Rewrite the text lines in the material below with "emploi" swapped for "poste" and nothing else changed. Leave the pictures out of your answer.

** STUDY MATERIAL follows **

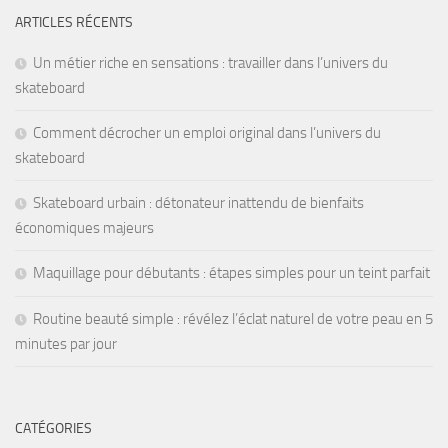
ARTICLES RÉCENTS
Un métier riche en sensations : travailler dans l’univers du
skateboard
Comment décrocher un emploi original dans l’univers du
skateboard
Skateboard urbain : détonateur inattendu de bienfaits
économiques majeurs
Maquillage pour débutants : étapes simples pour un teint parfait
Routine beauté simple : révélez l’éclat naturel de votre peau en 5
minutes par jour
CATÉGORIES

** End of STUDY MATERIAL **

FINISHED TASK >>
ARTICLES RÉCENTS
Un métier riche en sensations : travailler dans l’univers du
skateboard
Comment décrocher un poste original dans l’univers du
skateboard
Skateboard urbain : détonateur inattendu de bienfaits
économiques majeurs
Maquillage pour débutants : étapes simples pour un teint parfait
Routine beauté simple : révélez l’éclat naturel de votre peau en 5
minutes par jour
CATÉGORIES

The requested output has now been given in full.